#### Activity
Find every line in the records below that contains the word "Keep", and copy each such line.

··· Given information

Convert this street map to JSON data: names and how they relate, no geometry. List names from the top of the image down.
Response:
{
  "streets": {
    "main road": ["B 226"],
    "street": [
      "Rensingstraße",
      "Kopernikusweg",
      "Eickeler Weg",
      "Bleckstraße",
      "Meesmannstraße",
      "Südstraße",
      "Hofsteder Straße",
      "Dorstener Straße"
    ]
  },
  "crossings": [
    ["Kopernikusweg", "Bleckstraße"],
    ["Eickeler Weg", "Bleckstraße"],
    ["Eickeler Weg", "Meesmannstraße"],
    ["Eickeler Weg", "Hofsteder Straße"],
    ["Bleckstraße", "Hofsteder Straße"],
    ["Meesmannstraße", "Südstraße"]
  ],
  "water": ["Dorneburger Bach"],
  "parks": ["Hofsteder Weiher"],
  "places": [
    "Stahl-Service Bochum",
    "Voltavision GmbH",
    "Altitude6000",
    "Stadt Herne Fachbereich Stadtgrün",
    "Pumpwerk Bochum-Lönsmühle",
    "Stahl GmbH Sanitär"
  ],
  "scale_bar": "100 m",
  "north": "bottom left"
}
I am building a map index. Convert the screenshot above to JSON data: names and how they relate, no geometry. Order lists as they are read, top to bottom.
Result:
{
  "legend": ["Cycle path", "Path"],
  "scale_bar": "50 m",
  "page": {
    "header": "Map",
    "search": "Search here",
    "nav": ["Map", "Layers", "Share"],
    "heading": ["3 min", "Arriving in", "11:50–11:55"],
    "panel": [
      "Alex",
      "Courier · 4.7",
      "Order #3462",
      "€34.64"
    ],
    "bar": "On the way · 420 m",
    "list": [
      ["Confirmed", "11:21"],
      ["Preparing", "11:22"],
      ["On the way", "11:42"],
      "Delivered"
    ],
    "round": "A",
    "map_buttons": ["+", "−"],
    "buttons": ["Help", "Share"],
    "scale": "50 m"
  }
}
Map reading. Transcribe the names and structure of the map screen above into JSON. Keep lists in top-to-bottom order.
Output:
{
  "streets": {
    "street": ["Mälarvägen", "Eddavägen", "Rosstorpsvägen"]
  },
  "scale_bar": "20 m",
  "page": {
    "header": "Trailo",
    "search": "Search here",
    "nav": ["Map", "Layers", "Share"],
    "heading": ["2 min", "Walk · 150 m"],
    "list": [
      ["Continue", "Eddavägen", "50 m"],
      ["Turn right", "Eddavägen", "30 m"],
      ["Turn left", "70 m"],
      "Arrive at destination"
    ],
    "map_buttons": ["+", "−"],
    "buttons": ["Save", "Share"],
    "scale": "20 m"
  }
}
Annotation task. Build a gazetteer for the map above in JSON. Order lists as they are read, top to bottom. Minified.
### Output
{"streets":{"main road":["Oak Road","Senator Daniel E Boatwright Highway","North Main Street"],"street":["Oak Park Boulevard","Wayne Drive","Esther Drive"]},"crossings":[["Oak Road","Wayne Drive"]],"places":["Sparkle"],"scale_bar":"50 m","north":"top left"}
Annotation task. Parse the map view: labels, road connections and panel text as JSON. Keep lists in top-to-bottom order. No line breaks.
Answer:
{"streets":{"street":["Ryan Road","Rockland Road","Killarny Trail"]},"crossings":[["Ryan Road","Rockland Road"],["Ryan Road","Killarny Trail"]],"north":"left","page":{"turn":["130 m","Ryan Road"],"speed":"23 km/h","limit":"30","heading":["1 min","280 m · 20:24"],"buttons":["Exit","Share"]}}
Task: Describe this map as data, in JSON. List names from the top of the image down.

······

#### Expected answer
Map reading. Transcribe the names and structure of the map screen above into JSON. Keep lists in top-to-bottom order.
Annotation task. Parse the map view: labels, road connections and panel text as JSON. Keep lists in top-to-bottom order. No line breaks.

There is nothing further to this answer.